Philipp Enders: „meerzwiebel“

Constance Katharina Marie, eine Baronesse preußischer Abstammung und Dylans Ururgroßmutter. Das lebensgroße Bildnis zeigte eine Frau im weißen Tüllkleid, die ihren Betrachter vorwurfsvoll musterte, egal, wo im Raum sich dieser aufhielt. Ihr Blick erinnerte an die Fratze auf den scheinbarocken Gemälden in der Geisterbahn, die den Besucher gruseln sollten und ihn letztlich doch nur belustigten. Unter dieser unerbittlichen Beobachterin lag Katharina, seine Mutter, furzte feucht in ihre Windeln und sagte: „Ich möchte gefickt werden.“

Der letzte Text des open mike-Wettbewerbs ist noch mal ein richtiger Kracher: Was Philipp Enders hier auf ein paar wenigen Seiten entfaltet, ist eine Geschichte der 68er-Generation, ein Blick auf die Lebenslügen bürgerlicher Existenzen und zudem eine völlig neue Art über die Demenzkrankheit zu schreiben. „meerzwiebel“ erzählt von Dylan und seiner Mutter Katharina. Die mittlerweile demente Frau ist eine klassische Vertreterin der 68er: großbürgerliche Herkunft, wilde Jugend und schließlich die Reintegration in ordentliche Verhältnisse, nachdem die Lust auf Revolution verklungen war.

Dylan stammt aus dieser Zeit der Revolte. Hervorgegangen aus einer Gelegenheitsbeziehung, wächst er mit einer Mutter auf, die die Kommune gegen die Reihenhaussiedlung eintauscht, dann vereinsamt und schließlich erkrankt. Man möchte meinen: Diese Frau, die die einfachsten Dinge des Alltags nicht mehr bewältigen kann, hat mit der Katharina von einst nicht viel zu tun. Doch Philipp Enders kommt auf eine grandiose Idee: Gerade in der Demenz findet Katharina zu einer Form der Anarchie zurück, die während der Bürokraten-Ehe längst verloren schien. Das ständig formulierte Mantra „Ich möchte gefickt werden.“ erzeugt eine absurde Erotisierung im Moment der völligen Hemmungs- und Hilflosigkeit.

Hier wird keine Krankheit glorifiziert, sondern gezeigt wie durch die Demenz ein Zugang zu einer bewusst vergessenen Phase ihres Lebens geschaffen wird.

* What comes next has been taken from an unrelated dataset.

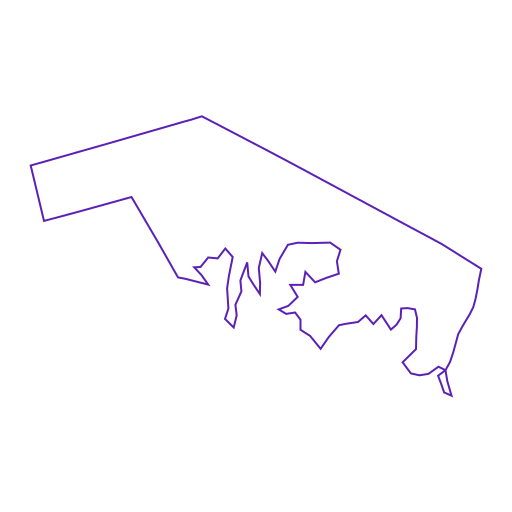 the district of Miguel Leão, Piauí, Brazil
{"feature_id": "56859067B33097210758811", "entity_name": "Miguel Leão", "entity_type": "district", "adm_level": 2, "iso_a3": "BRA", "parent_name": "Brazil", "parent_adm1": "Piauí", "projection": "equal_earth", "projection_center": [-42.679, -5.71], "detail": "fine", "context": "isolated", "style": "outline", "palette": "violet", "viewbox_px": 512, "rotation_deg": 0, "n_neighbors": 0, "source": "geoboundaries", "source_scale": "gbopen_adm2", "svg_char_len": 1397}
<svg xmlns="http://www.w3.org/2000/svg" viewBox="0 0 512 512"><path d="M445.5,370.2L450.1,361.8L453.1,352.8L455.4,344.5L458.2,334.2L463.1,325.2L469.7,314.3L473.3,307.1L475.5,299.0L477.4,289.5L478.9,280.2L481.3,268.8L441.7,244.0L402.9,223.2L296.4,165.9L268.5,151.1L201.9,116.3L190.8,119.8L183.7,121.7L101.1,145.5L30.7,165.5L44.0,220.9L75.6,212.5L131.5,197.0L158.3,242.7L178.0,277.4L185.4,278.8L208.2,284.6L201.5,275.1L194.2,267.3L200.5,267.0L208.2,257.5L217.7,258.4L225.3,248.5L232.7,257.0L228.9,276.0L227.1,288.3L228.4,308.5L225.0,318.9L233.7,327.5L236.7,315.4L235.4,304.8L241.4,291.4L240.4,280.5L244.1,270.5L247.2,262.4L248.5,276.5L253.2,284.1L259.9,294.1L260.1,282.8L258.8,267.9L262.2,253.1L268.2,261.0L275.3,271.6L279.6,258.9L287.9,244.8L297.7,242.7L311.4,243.1L330.2,242.6L340.5,249.8L336.9,261.2L338.8,273.7L326.8,277.7L315.1,282.3L305.4,271.9L303.1,284.9L290.3,284.9L297.7,296.9L288.3,305.9L278.7,309.4L286.2,313.9L295.1,312.5L300.5,319.7L300.5,329.8L310.1,335.9L320.6,348.8L328.8,337.0L339.0,325.2L345.9,323.8L358.0,322.0L365.7,315.4L373.4,324.0L381.5,315.2L390.9,329.6L396.5,324.7L400.6,318.3L401.2,308.5L407.6,308.1L415.0,309.4L417.0,318.0L416.9,326.6L416.3,336.5L416.0,349.1L402.6,362.3L410.9,373.4L419.4,375.3L428.4,373.9L438.5,366.7L445.5,370.2ZM451.5,395.7L447.2,380.8L445.5,370.2L438.1,375.7L441.5,384.8L444.1,392.4L451.5,395.7Z" fill="none" stroke="#5b21b6" stroke-width="2"/></svg>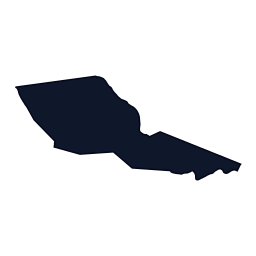 Canelles, Micoud, Saint Lucia
{"feature_id": "8701671B20457253682512", "entity_name": "Canelles", "entity_type": "district", "adm_level": 2, "iso_a3": "LCA", "parent_name": "Saint Lucia", "parent_adm1": "Micoud", "projection": "albers", "projection_center": [-60.909, 13.785], "detail": "fine", "context": "isolated", "style": "filled", "palette": "ink", "viewbox_px": 256, "rotation_deg": 0, "n_neighbors": 0, "source": "geoboundaries", "source_scale": "gbopen_adm2", "svg_char_len": 4302}
<svg xmlns="http://www.w3.org/2000/svg" viewBox="0 0 256 256"><path d="M54.3,147.0L80.0,154.1L113.4,151.8L132.2,167.9L170.7,170.6L171.0,171.7L172.5,172.5L175.6,173.2L177.1,173.4L179.4,173.6L181.2,174.0L184.0,173.0L185.3,172.9L187.7,172.7L188.8,172.2L190.6,171.5L191.2,170.9L192.9,170.7L193.0,170.7L193.1,170.8L193.3,170.9L193.3,171.0L194.4,172.4L194.5,172.5L194.7,172.8L194.8,173.0L195.0,173.3L195.1,173.5L195.5,174.6L195.6,174.8L195.7,175.0L195.8,177.9L195.8,178.0L195.8,178.3L195.9,178.7L196.0,178.8L196.1,179.0L196.2,179.3L196.3,179.3L196.5,179.4L196.5,179.5L196.8,179.6L197.0,179.7L197.3,179.7L197.5,179.7L197.8,179.7L198.1,179.6L198.3,179.6L198.6,179.5L198.7,179.4L198.9,179.3L199.2,179.2L199.3,179.2L199.5,179.0L199.7,178.9L199.8,178.9L200.2,178.7L200.3,178.6L200.5,178.5L200.7,178.4L200.8,178.3L201.0,178.2L201.3,178.1L201.5,178.0L201.7,177.9L201.9,177.9L202.1,177.8L202.3,177.7L202.5,177.6L202.8,177.4L203.1,177.2L203.3,177.1L203.5,177.0L203.7,176.9L203.8,176.9L204.0,176.8L204.3,176.7L204.5,176.5L204.8,176.4L205.0,176.3L205.1,176.2L205.5,176.0L205.9,175.8L206.1,175.7L206.4,175.5L206.6,175.3L206.8,175.2L207.0,175.1L207.4,174.9L207.6,174.8L207.9,174.6L208.0,174.6L208.3,174.5L208.4,174.4L208.5,174.4L208.9,174.2L209.0,174.1L209.4,174.0L209.7,173.9L209.8,173.8L209.9,173.7L210.0,173.7L210.3,173.6L210.5,173.6L210.8,173.5L211.0,173.5L211.1,173.4L211.3,173.4L211.5,173.4L211.9,173.2L212.1,173.2L212.4,173.1L212.5,173.0L212.7,172.8L212.8,172.8L212.8,172.7L213.1,172.5L213.3,172.4L213.4,172.2L213.6,172.1L213.8,171.9L214.1,171.7L214.3,171.5L214.4,171.4L214.6,171.2L214.9,171.0L215.0,170.9L215.3,170.7L215.7,170.5L215.8,170.4L216.0,170.3L216.1,170.2L216.3,170.1L216.5,170.0L216.7,169.9L216.8,169.8L216.9,169.7L217.2,169.5L217.3,169.5L217.4,169.4L217.5,169.4L217.8,169.2L218.0,169.1L218.3,169.0L218.5,169.0L218.6,168.9L218.8,168.9L219.0,168.8L219.3,168.7L219.6,168.7L219.8,168.7L220.2,168.7L220.3,168.7L220.5,168.7L220.6,168.8L220.8,168.8L221.0,168.9L221.2,169.0L221.3,169.0L221.5,169.1L221.7,169.3L221.9,169.4L222.0,169.5L222.3,169.7L222.4,169.8L222.6,170.0L222.9,170.3L223.0,170.4L223.0,170.5L223.2,170.8L223.2,171.0L223.3,171.2L223.3,171.3L223.4,171.5L223.5,171.6L223.6,171.8L223.7,172.0L223.8,172.2L223.9,172.3L224.1,172.4L224.1,172.5L224.3,172.6L224.5,172.7L224.7,172.8L224.8,172.8L225.0,173.0L225.4,173.1L225.5,173.1L225.8,173.2L226.1,173.2L226.4,173.2L226.5,173.2L227.0,173.1L227.3,173.0L227.5,172.9L227.8,172.8L227.9,172.7L228.0,172.7L228.3,172.5L228.4,172.4L228.5,172.4L228.8,172.2L229.0,172.1L229.2,171.9L229.3,171.9L229.5,171.7L229.8,171.5L229.9,171.4L230.0,171.4L230.3,171.2L230.5,171.1L230.7,170.9L230.8,170.9L231.0,170.8L231.3,170.7L231.5,170.5L231.8,170.4L232.1,170.3L232.2,170.2L232.3,170.2L232.6,170.1L232.9,170.0L233.0,170.0L233.2,169.9L233.3,169.9L233.5,169.9L234.0,169.8L234.3,169.8L234.5,169.8L234.8,169.9L235.0,169.9L235.3,169.9L235.4,170.0L235.5,170.0L235.8,170.1L236.0,170.1L236.2,170.3L236.3,170.3L236.5,170.4L236.7,170.5L236.8,170.5L237.0,170.7L237.2,170.8L238.2,168.7L239.8,165.3L240.6,164.2L160.1,131.9L149.3,136.9L148.5,136.0L147.6,135.6L146.6,134.8L144.8,134.8L143.3,134.3L141.3,133.0L139.9,131.8L139.3,130.2L139.3,128.2L139.8,124.5L139.4,119.7L139.2,117.1L138.4,114.0L136.6,110.7L135.6,109.4L134.6,108.4L133.9,107.8L133.3,107.3L132.6,106.9L131.8,106.5L131.1,106.1L130.4,105.6L129.7,105.2L128.9,104.7L128.3,104.2L127.7,103.6L127.3,102.9L126.9,102.1L126.2,101.6L125.5,101.2L124.7,100.9L123.2,100.2L122.7,100.1L121.9,99.8L121.1,99.5L120.4,99.0L119.8,98.4L119.1,97.9L118.5,97.4L117.9,96.8L117.3,96.2L116.8,95.5L116.3,94.9L115.7,94.2L115.1,93.7L114.5,93.0L113.9,92.4L112.9,91.0L112.4,90.3L112.0,89.6L111.7,88.8L111.3,88.1L110.7,87.4L110.1,87.0L109.3,86.6L108.7,86.0L108.2,85.3L107.7,84.6L107.2,83.9L106.8,83.2L106.3,82.5L105.9,81.7L105.4,81.0L104.9,80.4L104.2,79.8L103.8,79.2L103.1,78.6L102.4,78.3L101.6,77.9L100.7,77.6L99.9,77.3L99.1,77.0L98.3,77.0L97.5,76.9L96.6,76.7L96.0,76.5L95.4,76.3L15.4,87.2L15.8,87.3L16.4,87.6L16.8,87.9L17.2,88.3L17.6,88.9L17.9,89.5L18.2,90.1L18.4,90.7L18.6,91.4L18.8,92.1L18.9,92.5L19.0,93.2L19.3,94.0L19.5,94.5L20.2,95.9L21.1,97.7L22.1,99.4L23.1,101.1L24.0,102.5L24.5,103.3L25.2,104.5L25.6,105.1L26.1,105.7L26.7,106.4L34.2,119.8L55.1,141.3L54.6,143.0L54.7,144.3L54.3,146.3L54.3,147.0Z" fill="#0f172a" stroke="#020617" stroke-width="1.5"/></svg>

Enders vermag es, einen solch prototypischen Lebenslauf mit sehr viel Fingerspitzengefühl zu erzählen: Wie aus Katharina erst wieder Mamá wird, um dann wieder Katharina zu werden. Die Heuchelei vieler Vertreter der einstigen Revolutionäre kennen wir natürlich. Dafür brauchen wir nur in die Biographie eines Joschka Fischers zu schauen. Doch bislang hatte diese Narration zwei Phasen (Revolution und Rückkehr in die Spießigkeit). Philipp Enders zeigt uns die dritte Phase.

Sie heiratete einen soliden Bürokraten und verlangte von Dylan, dass er sie von nun an Mamá nannte. Die Ehe blieb kinderlos. Katharina war nicht mehr die Jüngste, der Bürokrat war noch älter, wurde krank und starb irgendwann, genauso wie Dylans Großeltern. Seine Mutter und er waren wieder allein. Diesmal aber war es anders. Etwas Bitteres hatte sich in die Partie um Katharinas Mund geschlichen. Von der Energie der Außerparlamentarischen Opposition war nicht mehr übrig.